Too shocked by the audacity, she is briefly robbed of her speech. As she mentally grapples for words to express just what she thinks of the entire situation, the woman remains standing in front of them, calmly holding out the feather to Shirley.
And Shirley, to Rilla's utter bafflement, takes it.
"Thank you," he politely tells the woman. Taking the arm of his spluttering sister, he gently pulls her along, both of them sidestepping the young woman who looks no less surprised by this development than Rilla is.
They pass by three or four houses before Rilla finds her speech again. "What was that?" she hisses. She tries to stop, half-turning towards the other woman, but Shirley's hand remains on her arm, and he firmly steers her onward.

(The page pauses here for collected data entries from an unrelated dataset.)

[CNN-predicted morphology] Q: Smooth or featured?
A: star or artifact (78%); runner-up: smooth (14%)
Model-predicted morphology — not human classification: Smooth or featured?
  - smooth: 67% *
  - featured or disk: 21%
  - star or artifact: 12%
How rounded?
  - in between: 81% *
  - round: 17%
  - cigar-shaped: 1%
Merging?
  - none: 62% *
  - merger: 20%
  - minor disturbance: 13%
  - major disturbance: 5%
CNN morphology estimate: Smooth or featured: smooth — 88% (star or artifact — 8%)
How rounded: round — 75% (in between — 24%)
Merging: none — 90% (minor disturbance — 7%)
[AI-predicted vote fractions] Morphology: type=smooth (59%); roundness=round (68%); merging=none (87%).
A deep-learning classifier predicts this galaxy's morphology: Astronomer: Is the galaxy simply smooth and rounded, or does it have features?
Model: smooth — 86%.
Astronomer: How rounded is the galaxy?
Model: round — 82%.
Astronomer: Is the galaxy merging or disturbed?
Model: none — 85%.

"She gave me a feather," he establishes calmly, as if Rilla hadn't seen that with her own eyes.
"A white feather," she stresses, quite as if the feather's colour and its meaning had escaped her brother.

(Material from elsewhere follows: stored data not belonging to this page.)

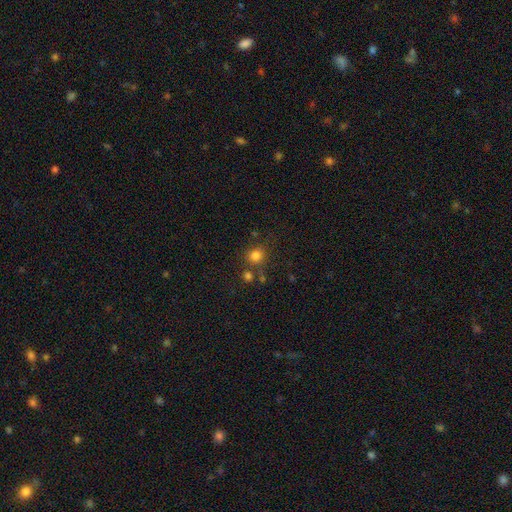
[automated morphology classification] smooth_or_featured: smooth (p=0.79) [alt: star or artifact p=0.15]
how_rounded: round (p=0.87) [alt: in between p=0.12]
merging: none (p=0.73) [alt: merger p=0.12]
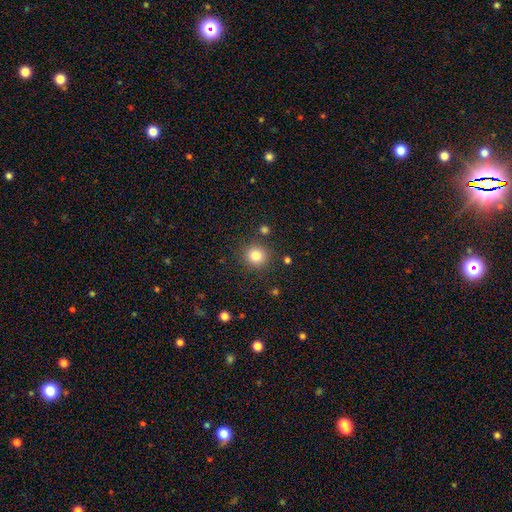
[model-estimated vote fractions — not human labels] smooth-or-featured: smooth: 82% | star or artifact: 12% | featured or disk: 6%
  how-rounded: round: 91% | in between: 8% | cigar-shaped: 1%
  merging: none: 86% | minor disturbance: 8% | merger: 3% | major disturbance: 3%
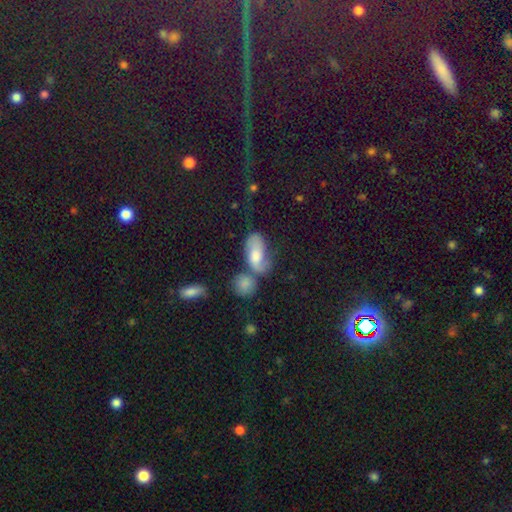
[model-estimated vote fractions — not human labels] A smooth galaxy with no disk features (52%) that is in between round and cigar-shaped (88%). Merging: merger (31%).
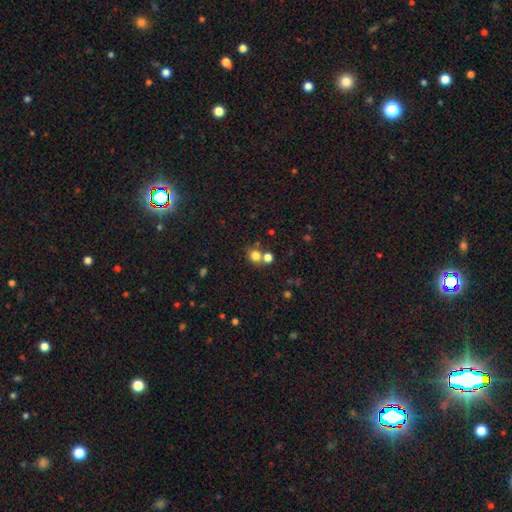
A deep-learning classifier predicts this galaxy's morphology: Smooth or featured?
  - smooth: 77% *
  - star or artifact: 15%
  - featured or disk: 8%
How rounded?
  - round: 79% *
  - in between: 20%
  - cigar-shaped: 1%
Merging?
  - none: 56% *
  - merger: 32%
  - minor disturbance: 8%
  - major disturbance: 4%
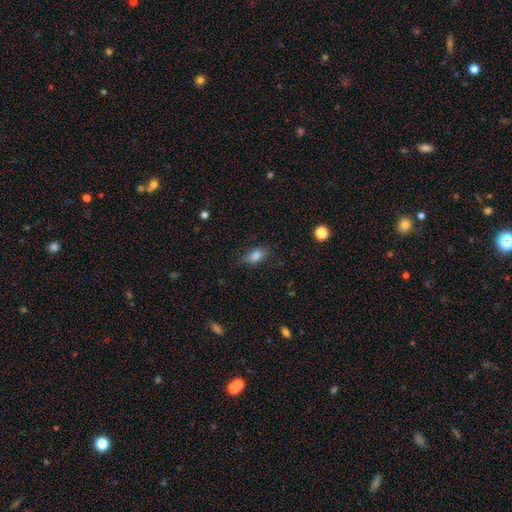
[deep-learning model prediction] smooth-or-featured: smooth: 83% | star or artifact: 9% | featured or disk: 8%
  how-rounded: in between: 86% | round: 8% | cigar-shaped: 6%
  merging: none: 76% | minor disturbance: 17% | major disturbance: 5% | merger: 1%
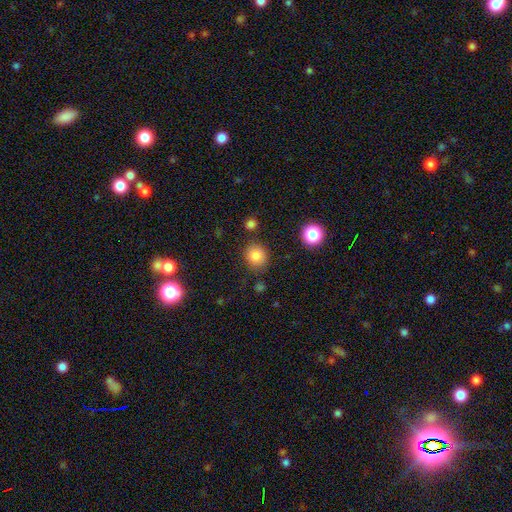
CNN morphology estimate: Smooth or featured? smooth (82%)
How rounded? round (82%)
Merging? none (83%)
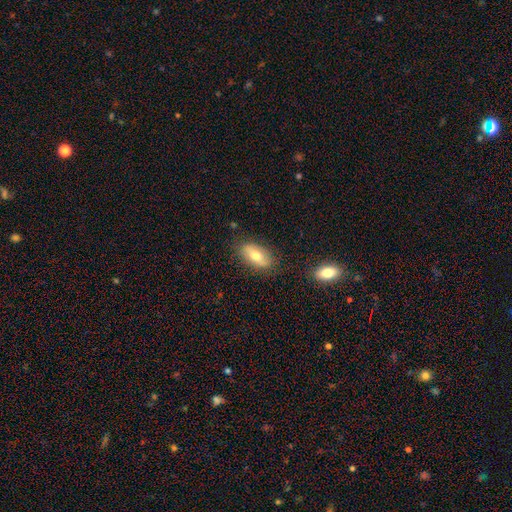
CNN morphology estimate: This is likely a smooth galaxy (66%). How rounded: clearly in between (89%). Merging: clearly none (82%).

"Indeed," agrees Shirley, still very calm, and considers the feather he's still holding with interest.
Angrily, Rilla plucks it from his hand and stuffs it into the pocket of her own coat, breaking the shaft as she does. "How dare she!" she exclaims, increasingly livid.
"It's fine," Shirley tries to calm her. "It doesn't mean anything."

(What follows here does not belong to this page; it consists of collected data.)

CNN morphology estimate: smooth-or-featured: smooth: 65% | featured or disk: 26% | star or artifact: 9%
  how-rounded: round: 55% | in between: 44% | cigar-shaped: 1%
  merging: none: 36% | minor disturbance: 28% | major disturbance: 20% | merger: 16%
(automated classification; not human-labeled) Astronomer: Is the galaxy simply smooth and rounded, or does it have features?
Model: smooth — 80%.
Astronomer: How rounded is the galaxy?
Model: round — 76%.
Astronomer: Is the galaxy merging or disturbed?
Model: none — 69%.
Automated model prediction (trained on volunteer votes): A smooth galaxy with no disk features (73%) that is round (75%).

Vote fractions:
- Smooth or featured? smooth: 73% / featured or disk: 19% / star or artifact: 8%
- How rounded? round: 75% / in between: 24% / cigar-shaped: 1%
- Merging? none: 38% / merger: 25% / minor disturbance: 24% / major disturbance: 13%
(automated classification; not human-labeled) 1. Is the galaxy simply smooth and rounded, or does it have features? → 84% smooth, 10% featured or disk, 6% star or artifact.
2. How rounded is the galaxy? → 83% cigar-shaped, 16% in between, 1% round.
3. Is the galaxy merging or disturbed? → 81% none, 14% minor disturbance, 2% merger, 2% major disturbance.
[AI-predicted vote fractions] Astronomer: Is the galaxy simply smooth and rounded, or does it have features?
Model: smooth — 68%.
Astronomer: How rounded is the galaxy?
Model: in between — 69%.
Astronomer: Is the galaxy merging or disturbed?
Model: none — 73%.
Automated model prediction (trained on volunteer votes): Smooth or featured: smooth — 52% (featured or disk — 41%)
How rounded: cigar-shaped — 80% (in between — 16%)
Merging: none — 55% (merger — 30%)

"It doesn't mean anything?" Rilla repeats, indignant. "She just called you a coward!"
Shirley shrugs. "It doesn't mean anything. She doesn't know me."
"Of course she doesn't!" Rilla cries out. When an elderly man on the other side of the street turns to look at her quizzically, she lowers her voice, but does nothing to keep the indignation out of it. "She doesn't know you and yet, she thinks she can judge you! In 1917, no less! Who even gives out white feathers anymore?"
"She sees I'm not in uniform," Shirley points out. "For her, that's reason enough to judge."
"That shows you how little she understands!" Rilla snaps, annoyed both at the woman's audacity and the calmness her brother shows in response to it. Why is he so understanding about this horrible stranger's actions?
They've reached the boarding house and Shirley holds open the door for Rilla to walk through. She does, but doesn't allow him to take her coat, instead shrugging out of it on her own and hanging it from the coat rack.
"I don't understand how you can be so calm about it!" she exclaims. Her detested green hat gets tossed on top of a side table with a little more force than necessary and she places her school bag on the floor with an audible thud.
Shirley, watching her, smiles briefly. "This isn't the first white feather I received. I've had time to come to terms with it."
Rilla takes a deep breath. "How often have they done this?"
"A couple of times." Her brother shrugs. "It doesn't mean anything. I know why they're doing this, but it doesn't affect me."
Of course, Rilla knows that Walter, too, received a white feather before he signed up, and that it affected him quite strongly. There were other reasons for him leaving, obviously, but the judgement he received for not being in uniform played its own role.
And now, Walter is gone forever.
"I'm not Walter," Shirley consoles her, once more seeming to read what's on her mind. "I know he took it hard, but I'm not like that. You don't need to avenge me."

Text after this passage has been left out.